European coalitions urge supermarkets to boost plant-rich protein sales
More than 25 groups from 12 countries told Europe’s grocers to measure plant-to-animal sales, set targets, and reshape shelf strategy by 2035.

European supermarkets are being pushed to do more than stock plant-based options. At a Berlin summit on 24 April 2026, more than 25 civil society organizations from 12 European countries launched Plant-Rich Europe, a declaration led by Madre Brava, ProVeg International, the World Resources Institute, and WWF that asks retailers to measure, disclose, set targets, and take action on the plant-to-animal food sales ratio.
That framing matters because it shifts the protein transition from a consumer preference story to a retail accountability story. The coalition wants supermarkets to track how much of their food sales come from plant sources and to make that mix part of climate strategy. The Berlin event drew representatives from Ahold Delhaize, REWE, Lidl, Tesco, and Migros, putting some of Europe’s most influential grocers in the same room as the groups pressing for a faster reset in shelf strategy.
The coalition’s benchmarks are blunt. It argues that if 75% of food sales are meant to be plant-based by 2050, then supermarkets should already be at least 60% plant-based by 2035. Within that, protein-source food sales should be at least 33% plant-based by 2035, while dairy should account for no more than 29% of all food sales by that date. The declaration aligns with the EAT-Lancet Commission’s Planetary Health Diet, which is built around a science-based pattern intended to support human health and the planet.
What supermarkets do next is the real test. Madre Brava says retailers can shape demand through product availability, pricing, placement, and promotions, which means the battle is not just about whether plant proteins exist on the shelf, but where they sit, how often they are discounted, and whether private-label ranges are built to compete on price and convenience. The group also argues that continued dependence on animal-based foods leaves supermarkets exposed to climate, land, water, and supply-chain risks, while plant-rich sales can help families under cost-of-living pressure.
Some chains are already moving. Madre Brava says Lidl has public plant-protein split targets in six European countries, including Austria, Belgium, Germany, Luxembourg, the Netherlands, and Switzerland. It says Ahold Delhaize confirmed that by the end of 2024 all of its food retail brands in Europe would set targets to sell a higher proportion of plant proteins and fewer animal-sourced foods. Albert Heijn, Ahold Delhaize’s Dutch banner, had a 44.1% plant and 55.9% animal protein split in 2023 and is aiming for 60% plant and 40% animal by 2030.
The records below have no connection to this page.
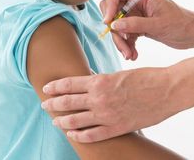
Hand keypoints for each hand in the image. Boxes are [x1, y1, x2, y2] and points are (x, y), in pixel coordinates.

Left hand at [42, 67, 172, 141]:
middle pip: (68, 102)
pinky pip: (93, 135)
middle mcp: (99, 98)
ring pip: (76, 120)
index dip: (54, 86)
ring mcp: (106, 115)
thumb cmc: (143, 77)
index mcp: (99, 81)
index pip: (69, 84)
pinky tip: (73, 135)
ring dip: (63, 121)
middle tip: (45, 105)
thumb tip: (86, 84)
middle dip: (53, 104)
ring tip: (55, 121)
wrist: (164, 90)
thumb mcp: (117, 74)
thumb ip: (100, 81)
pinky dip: (80, 135)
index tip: (46, 88)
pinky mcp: (117, 128)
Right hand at [101, 0, 193, 59]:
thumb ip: (136, 24)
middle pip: (111, 10)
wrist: (192, 35)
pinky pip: (123, 34)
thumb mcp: (159, 24)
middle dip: (113, 28)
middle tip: (122, 40)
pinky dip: (126, 45)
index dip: (108, 4)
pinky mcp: (136, 26)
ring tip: (129, 54)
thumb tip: (114, 25)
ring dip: (120, 41)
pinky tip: (133, 54)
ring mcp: (134, 14)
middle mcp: (134, 2)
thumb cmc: (181, 24)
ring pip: (116, 25)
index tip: (109, 22)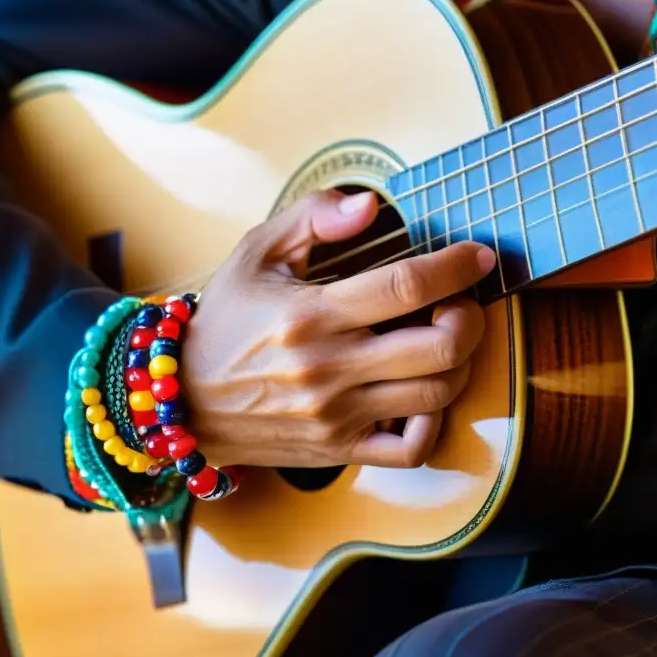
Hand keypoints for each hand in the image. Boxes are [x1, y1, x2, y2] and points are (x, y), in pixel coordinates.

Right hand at [180, 189, 495, 468]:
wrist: (179, 402)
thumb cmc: (226, 319)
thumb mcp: (255, 252)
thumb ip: (313, 217)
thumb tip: (371, 205)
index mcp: (311, 313)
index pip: (406, 285)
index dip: (456, 267)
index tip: (477, 256)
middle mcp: (328, 368)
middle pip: (439, 347)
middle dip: (470, 318)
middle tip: (462, 302)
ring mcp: (337, 416)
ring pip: (436, 395)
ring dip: (459, 363)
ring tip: (445, 339)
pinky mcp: (339, 450)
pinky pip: (411, 451)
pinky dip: (434, 424)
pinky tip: (425, 394)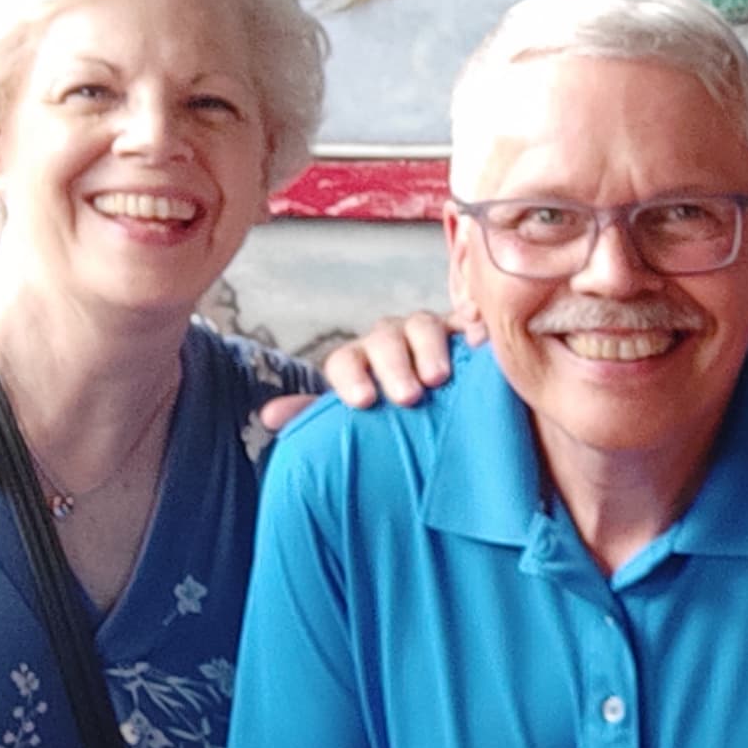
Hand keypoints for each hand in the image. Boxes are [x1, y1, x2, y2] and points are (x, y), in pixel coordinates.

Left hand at [258, 309, 455, 427]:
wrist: (445, 422)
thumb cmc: (394, 424)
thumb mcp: (355, 426)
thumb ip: (317, 418)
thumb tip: (269, 416)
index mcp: (360, 365)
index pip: (345, 360)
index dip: (351, 377)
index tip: (363, 402)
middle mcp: (392, 343)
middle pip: (385, 339)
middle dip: (393, 365)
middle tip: (408, 396)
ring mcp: (432, 334)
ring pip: (424, 325)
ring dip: (430, 347)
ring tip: (440, 378)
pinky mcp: (468, 334)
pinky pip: (469, 321)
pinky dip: (472, 324)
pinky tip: (478, 339)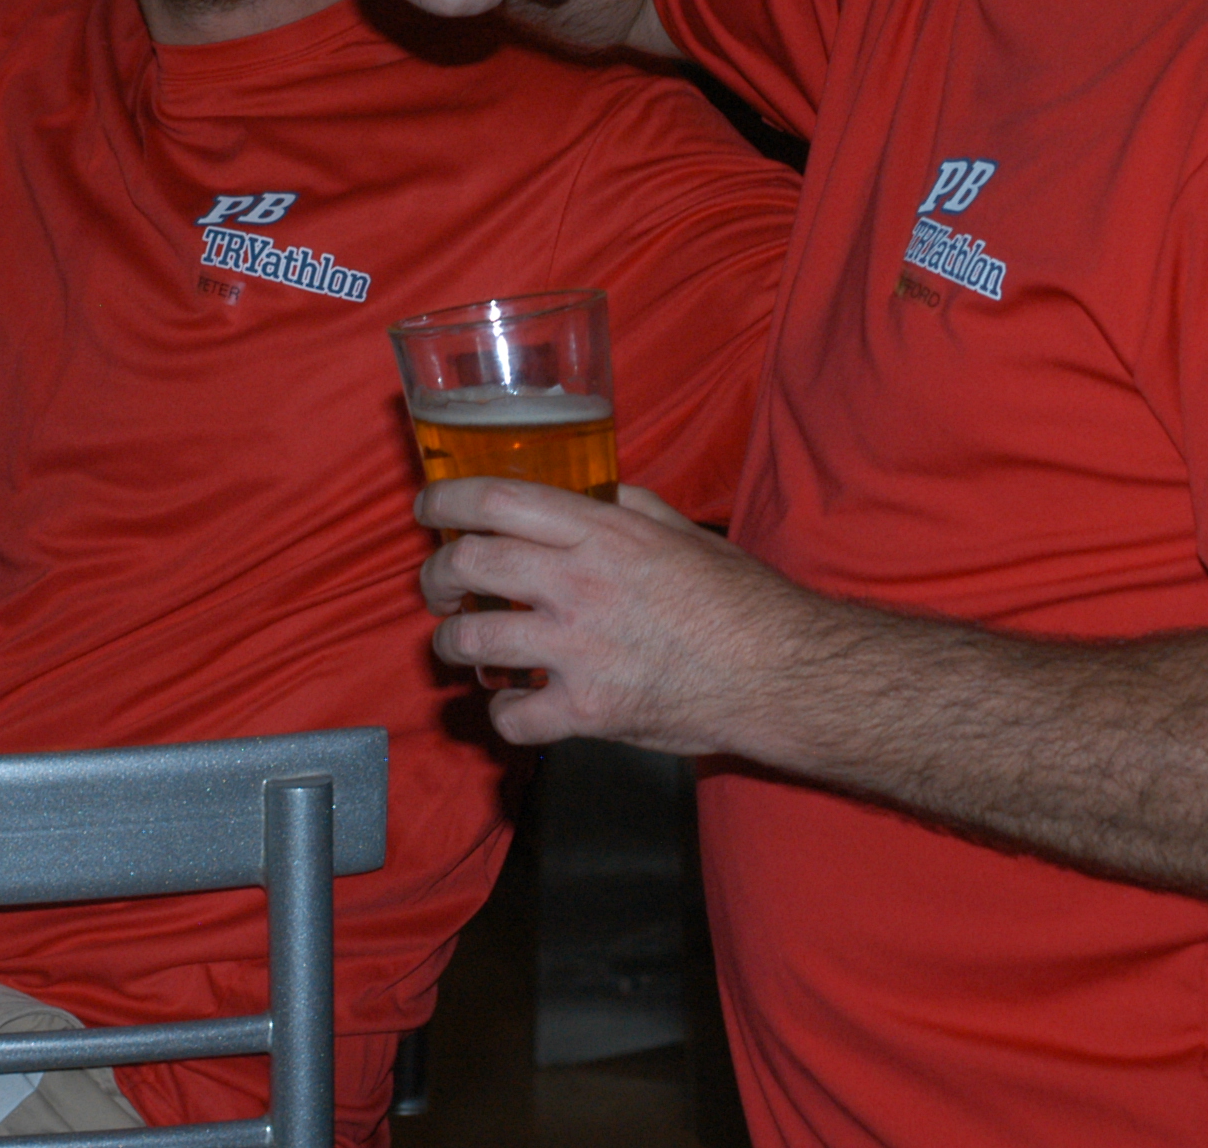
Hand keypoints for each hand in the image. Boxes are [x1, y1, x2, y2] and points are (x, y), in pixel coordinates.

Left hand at [416, 478, 796, 751]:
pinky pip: (511, 717)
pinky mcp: (586, 712)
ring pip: (472, 641)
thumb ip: (629, 506)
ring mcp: (578, 651)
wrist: (779, 674)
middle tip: (439, 585)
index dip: (447, 500)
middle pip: (470, 564)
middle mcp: (579, 586)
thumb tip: (591, 491)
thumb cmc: (739, 600)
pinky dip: (502, 714)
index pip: (498, 500)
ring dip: (451, 644)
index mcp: (603, 534)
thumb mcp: (683, 531)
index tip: (428, 508)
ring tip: (458, 646)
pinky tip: (514, 707)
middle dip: (437, 575)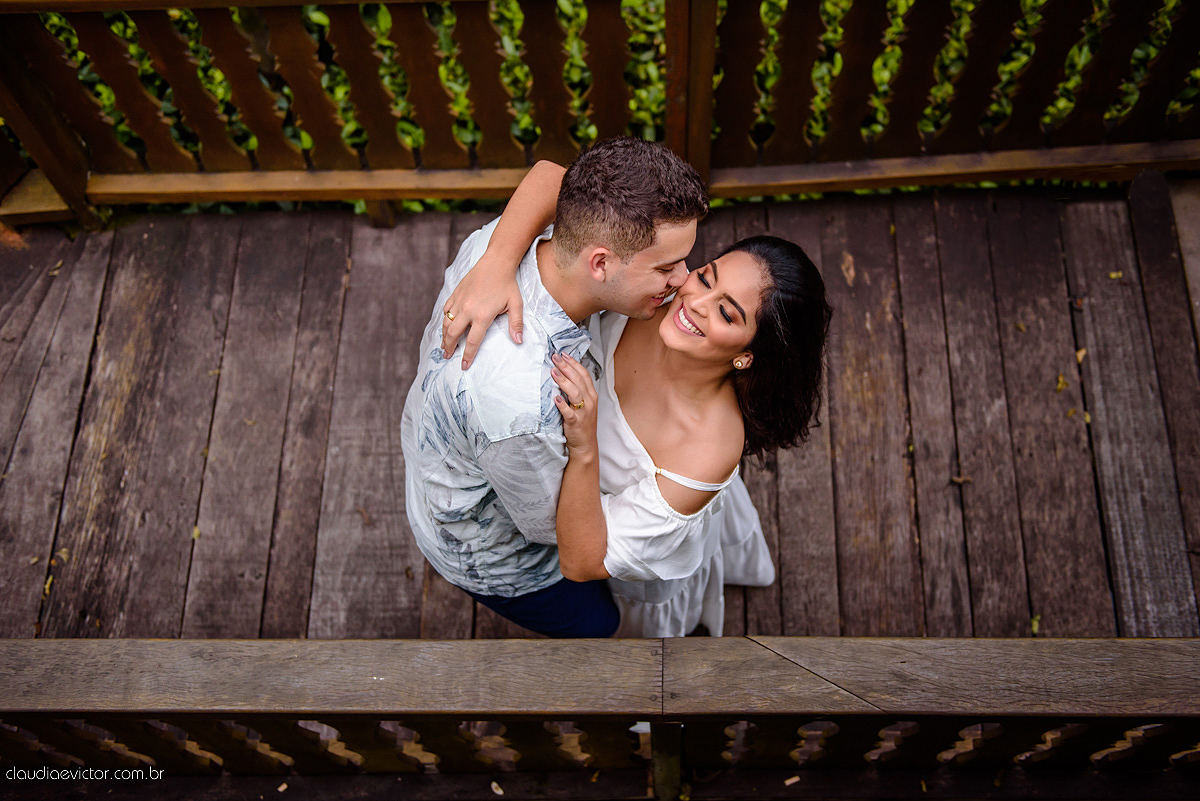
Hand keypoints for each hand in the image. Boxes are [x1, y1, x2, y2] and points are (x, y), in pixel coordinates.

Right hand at [441, 250, 524, 368]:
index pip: (473, 341)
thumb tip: (518, 341)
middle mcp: (468, 310)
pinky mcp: (456, 293)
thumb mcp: (516, 304)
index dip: (467, 355)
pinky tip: (445, 325)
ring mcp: (460, 301)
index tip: (463, 365)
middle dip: (449, 347)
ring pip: (447, 323)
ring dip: (444, 336)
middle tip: (447, 356)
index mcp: (482, 316)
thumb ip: (516, 324)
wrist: (496, 263)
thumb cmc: (507, 284)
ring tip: (443, 345)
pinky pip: (446, 309)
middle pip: (454, 334)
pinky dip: (444, 319)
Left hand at [551, 353, 598, 456]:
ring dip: (564, 381)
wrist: (585, 444)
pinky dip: (562, 405)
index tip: (562, 354)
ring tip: (553, 372)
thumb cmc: (582, 422)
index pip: (583, 374)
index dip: (573, 363)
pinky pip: (569, 412)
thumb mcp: (583, 403)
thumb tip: (564, 373)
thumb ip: (577, 389)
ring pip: (575, 393)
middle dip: (566, 367)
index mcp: (591, 394)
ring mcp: (583, 412)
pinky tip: (555, 398)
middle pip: (578, 380)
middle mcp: (589, 401)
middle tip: (555, 358)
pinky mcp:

The pressure is building for a reason. Madre Brava says meat sales in Dutch retail stores have fallen 16.4% since 2020 after commitments from the country’s seven largest food retailers. It also says a 50% shift to plant proteins by six major food retailers and food-service companies could cut greenhouse gas emissions by 31.6 million tonnes a year, roughly the equivalent of removing more than 25 million cars from EU roads.